Pope Francis has said he is “against turning a complex situation into a distinction between good guys and bad guys”, in remarks on the war in Ukraine from a May interview, published last week by the Jesuit review La Civiltà Cattolica.

“Here there are no metaphysical good guys and bad guys,” he said, and repeated his belief, first articulated in 2014, that “we are experiencing a third world war fought piecemeal”.

“While we witness the ferocity and cruelty of Russian troops, we should not forget the problems, and seek to solve them,” he said, noting in particular the influence of mercenaries and the arms trade on the ferocity of the conflict.
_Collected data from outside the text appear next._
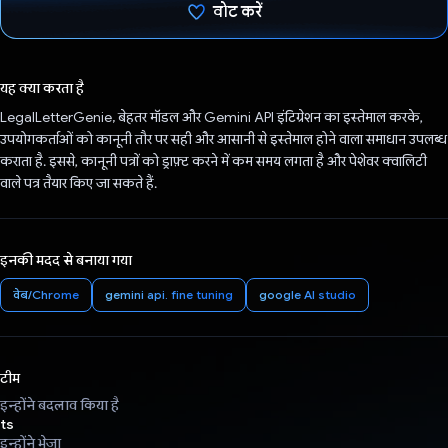
वोट करें
वोट कर दिया है!
यह क्या करता है
LegalLetterGenie, बेहतर मॉडल और Gemini API इंटिग्रेशन का इस्तेमाल करके,
उपयोगकर्ताओं को कानूनी तौर पर सही और आसानी से इस्तेमाल होने वाला समाधान उपलब्ध
कराता है. इससे, कानूनी पत्रों को ड्राफ़्ट करने में कम समय लगता है और पेशेवर क्वालिटी
वाले पत्र तैयार किए जा सकते हैं.
इनकी मदद से बनाया गया
वेब/Chrome
gemini api. fine tuning
google AI studio
टीम
इन्होंने बदलाव किया है
ts
इन्होंने भेजा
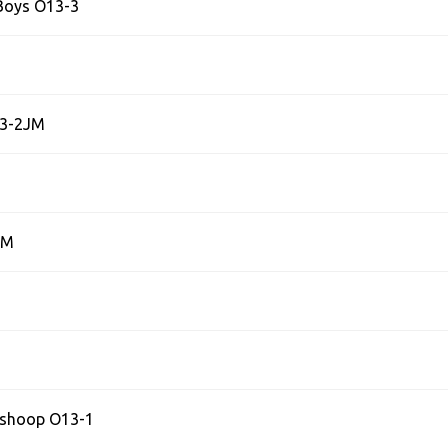
oys O13-3
1
13-2JM
JM
mshoop O13-1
He said it was “as if history has predisposed Ukraine to be a heroic country” which had fallen victim to the world crisis.
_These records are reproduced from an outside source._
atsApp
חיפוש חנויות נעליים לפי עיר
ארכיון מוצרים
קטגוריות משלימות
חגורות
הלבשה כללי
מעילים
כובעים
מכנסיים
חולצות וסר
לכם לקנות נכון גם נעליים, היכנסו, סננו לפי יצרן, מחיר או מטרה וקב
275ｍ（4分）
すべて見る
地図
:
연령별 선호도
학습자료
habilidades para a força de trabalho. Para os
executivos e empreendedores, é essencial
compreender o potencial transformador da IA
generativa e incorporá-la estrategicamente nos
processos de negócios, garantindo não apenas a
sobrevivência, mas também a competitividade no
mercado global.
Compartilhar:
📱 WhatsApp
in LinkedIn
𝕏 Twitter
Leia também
“What is before our eyes is a situation of world war, global interests, arms sales and geopolitical appropriation, which is martyring a heroic people.”

He added that his meeting with Patriarch Kirill of Moscow – which was scheduled for 14 June – had not been cancelled but postponed. He said he still hoped to meet the patriarch on a visit to Kazakhstan in September.
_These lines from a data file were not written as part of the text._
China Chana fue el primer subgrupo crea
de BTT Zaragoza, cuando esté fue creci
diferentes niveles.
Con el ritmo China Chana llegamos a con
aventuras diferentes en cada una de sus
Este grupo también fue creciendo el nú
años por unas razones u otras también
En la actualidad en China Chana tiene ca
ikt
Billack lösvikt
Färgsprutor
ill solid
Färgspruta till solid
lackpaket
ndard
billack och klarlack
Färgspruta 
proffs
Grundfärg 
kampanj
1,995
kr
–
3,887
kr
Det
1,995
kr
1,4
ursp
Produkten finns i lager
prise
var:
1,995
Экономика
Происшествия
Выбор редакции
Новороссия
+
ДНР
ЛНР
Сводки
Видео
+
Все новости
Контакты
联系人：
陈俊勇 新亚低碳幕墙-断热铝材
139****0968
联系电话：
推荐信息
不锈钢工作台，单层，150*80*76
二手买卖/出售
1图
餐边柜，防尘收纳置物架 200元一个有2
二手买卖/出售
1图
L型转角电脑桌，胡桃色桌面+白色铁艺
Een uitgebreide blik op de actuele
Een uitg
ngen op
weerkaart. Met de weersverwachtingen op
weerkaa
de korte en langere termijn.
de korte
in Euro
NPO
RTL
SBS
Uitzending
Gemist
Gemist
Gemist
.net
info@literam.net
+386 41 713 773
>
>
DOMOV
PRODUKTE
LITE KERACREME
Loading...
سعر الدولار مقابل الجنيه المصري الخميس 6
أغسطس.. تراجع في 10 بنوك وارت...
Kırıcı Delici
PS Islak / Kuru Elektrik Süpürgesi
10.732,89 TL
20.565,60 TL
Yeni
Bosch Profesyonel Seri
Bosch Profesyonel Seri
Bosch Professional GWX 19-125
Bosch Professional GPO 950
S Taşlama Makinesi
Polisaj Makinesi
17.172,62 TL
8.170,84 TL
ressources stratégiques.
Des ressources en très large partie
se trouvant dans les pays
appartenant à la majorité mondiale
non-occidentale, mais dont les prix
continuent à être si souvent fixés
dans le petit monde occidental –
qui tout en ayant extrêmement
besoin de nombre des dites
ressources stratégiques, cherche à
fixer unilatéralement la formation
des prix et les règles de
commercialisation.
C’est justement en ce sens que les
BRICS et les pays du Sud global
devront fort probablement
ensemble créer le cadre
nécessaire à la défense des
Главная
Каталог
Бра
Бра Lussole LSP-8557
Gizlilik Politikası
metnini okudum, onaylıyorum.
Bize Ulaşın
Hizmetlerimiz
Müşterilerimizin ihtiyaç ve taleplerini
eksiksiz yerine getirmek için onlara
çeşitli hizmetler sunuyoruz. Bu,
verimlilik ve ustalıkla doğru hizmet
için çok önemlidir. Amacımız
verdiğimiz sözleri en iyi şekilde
In a measure apparently intended to counter accusations of equivocation, Francis has assigned a group of cardinals to clarify Catholic doctrine on just war, according to a Ukrainian academic and social activist who spoke to him at an informal audience on 8 June.

In an article for the Religious Information Service of Ukraine, Myroslav Marynovych, vice-rector of the Ukrainian Catholic University, said that a small delegation visited Francis and “raised the issue of the ambiguity in Catholic doctrine regarding the concepts of ‘just war’ and ‘just peace’”.

“The Pope actively reacted to this proposal and agreed that such a clarification was needed,” wrote Mr Marynovych, adding that the Pope “had already instructed some cardinals to study this topic in more depth”.

The meeting was arranged by a mutual Argentine friend named only as Alejandro, who Mr Marynovych said was pained “that Ukrainian society perceives some His Holiness’s steps ambiguously”. Pope Francis has faced criticism for his diplomatic stance on the war in Ukraine and his alleged failure explicitly to condemn the Russian invasion.

Mr Marynovych reported that the meeting lasted for an hour-and-three-quarters. “The Holy Father began the meeting with the following words: ‘We can talk as much as we need,’ which unequivocally testified that the Pope did want to listen to us and understand all the peculiarities of the Ukrainian perception.”

The delegates said that the Vatican perceived Ukraine “through the Russian prism” and that “the time has come for the Vatican to develop its own Ukrainian policy, one not derived from its Russian policy”.

Among several points of discussion, the delegates said that “loving Russians means revealing to them the true scale of their crime, allowing them to feel the horror of what they have done, and ushering their souls towards sincere repentance”.

They also urged Francis to back Ukraine’s application for full membership of the European Union, and said that he agreed to voice his support at a meeting with the president of the European Commission, Ursula von der Leyen, at a meeting on 10 June. The Holy See Press Office confirmed after that meeting that they discussed the war in Ukraine and the “conclusions of the conference on the future of Europe and on the consequences for the future of the Union”.

Replying to the Ukrainian delegation, the Pope “listed all his steps taken based on his unequivocal desire to support Ukrainians who had fallen victim to this brutal and unjust war”, including sending cardinals there and making diplomatic interventions.

The delegates also repeated Francis’s standing invitation to Kyiv, reminding him that “all popes who visited Ukraine later became saints” – referring to St John Paul II.